Dirt I & II – La fulgurance d’un artiste qui s’affirme

Le succès de Kohh n’est plus à faire et les deux derniers albums du rappeur le confirme. Comme un fossoyeur, il enterre les mentalités persistantes à propos du rap japonais dans son propre pays mais aussi à l’international.

Avec Dirt , le type balance des sons trap puissants et galvanise le hip-hop japonais d’un genre nouveau. Au même rythme, il se produit à travers le Japon mais aussi aux USA et en Europe (dont Paris) et rafle le titre du meilleur artiste hip-hop du Space Shower Music Video de 2016.

Longtemps fatigué de la vision primaire et ignorante du Japon vis-à-vis du Hip-Hop, il affirme dans un entretien avec Les Inrocks qu’aujourd’hui les « lignes bougent » et que « il y a du progrès. »

À son apogée, Kohh nous lance dans la tronche un album imprévisible : Dirt II. Il pisse contre le vent et remet les pendules à l’heure. C’est fait, il s’extrait une bonne fois pour toute de l’image du rappeur des bas quartiers de Tokyo et se présente comme un artiste à part entière. Il flirte avec le rock et rappel bien à tout le monde à travers le single  Business and Art qu’ « il n’est pas un putain de rappeur », mais plutôt un putain d’artiste . C’est dit, ce qu’il l’intéresse avant tout c’est de faire de l’art.

 

 « Je veux juste faire de l’art »

Artiste ou Rappeur, Kohh ne fait plus la différence : être l’un c’est être l’autre. Foutant le feu à l’image de rappeur qui lui colle à la peau, il est bien plus. Véritable touche à tout, Kohh dessine, Kohh s’expose et Kohh défile. Comme pour exulter tout ce que sa cervelle possède et qu’il ne peut pas exprimer par la musique, il fait de sa vie une putain d’œuvre art.

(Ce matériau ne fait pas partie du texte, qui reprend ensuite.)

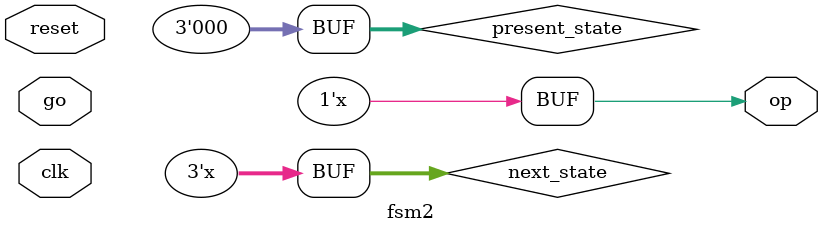
<source format=v>
module fsm2(
input reset,go,clk,
output reg op
);

localparam A=3'b000;
localparam B=3'b001;
localparam C=3'b010;
localparam D=3'b011;
localparam E=3'b100;
localparam F=3'b101;
localparam G=3'b110;
localparam H=3'b111;

reg [2:0] next_state,present_state;

always@(posedge clk)
begin
if(reset)
present_state<=0;
else
present_state<=next_state;
end

always@*
begin
case(present_state)
A:
  begin
	if(go)
	 begin
	 next_state=B;
	 op=1'b1;
	 end
 	else
	 begin
	 next_state=A;
	 op=1'b0;
	 end
 end
B:
  begin
	if(go)
	 begin
	 next_state=B;
	 op=1'b0;
	 end
 	else
	 begin
	 next_state=C;
	 op=1'b0;
	 end
 end
C:
    begin
	if(go)
	 begin
	 next_state=D;
	 op=1'b0;
	 end
 	else
	 begin
	 next_state=A;
	 op=1'b0;
	 end
 end
D:
    begin
	if(go)
	 begin
	 next_state=E;
	 op=1'b0;
	 end
 	else
	 begin
	 next_state=C;
	 op=1'b0;
	 end
    end

E:
    begin
	if(go)
	 begin
	 next_state=B;
	 op=1'b0;
	 end
 	else
	 begin
	 next_state=F;
	 op=1'b0;
	 end
    end
F:
    begin
	if(go)
	 begin
	 next_state=G;
	 op=1'b0;
	 end
 	else
	 begin
	 next_state=A;
	 op=1'b0;
	 end
    end
G:
    begin
	if(go)
	 begin
	 next_state=E;
	 op=1'b0;
	 end
 	else
	 begin
	 next_state=H;
	 op=1'b0;
	 end
    end
H:
    begin
	if(go)
	 begin
	 next_state=D;
	 op=1'b1;
	 end
 	else
	 begin
	 next_state=A;
	 op=1'b0;
	 end
    end
default:
begin 
next_state=present_state;
present_state=A;
end
endcase
end

endmodule

</source>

Il confie dans son entretien avec Les Inrocks qu’il dessine lorsqu’il est incapable de pondre un son, et qu’il tatoue de temps en temps, et ça depuis ses 14 ans. Il a aussi fait de son corps une putain d’œuvre d’art à coup de dermographe et d’encre. La Joconde, suspendu à son coup. A l’occasion de la sortie de son dernier album (Dirt II), il propose #9prints Exhibition à la galerie Tokyoïtes Art de Paris. Son dernier album est plus que jamais lié à l’art.

Style inimitable, il est le rappeur japonais le plus excentrique de sa génération, Kohh tranche aussi par l’évolution de son style et son amour pour la mode. Ses fringues, personne d’autre les porte comme lui. Après son album Dirt II et son exposition, il défile au Spring Summer 2017 de Paris pour Facetasm et fait de l’œil à la Fashion Week. Un artiste complet, qui en plus de profiter à l’ouverture de scène hip-hop japonaise à l’international, offre un nouveau regard sur le Japon. Un parcours hors du commun, qui nous ferait presque oublier d’où il provient. En espérant qu’il ne l’oublie pas non plus.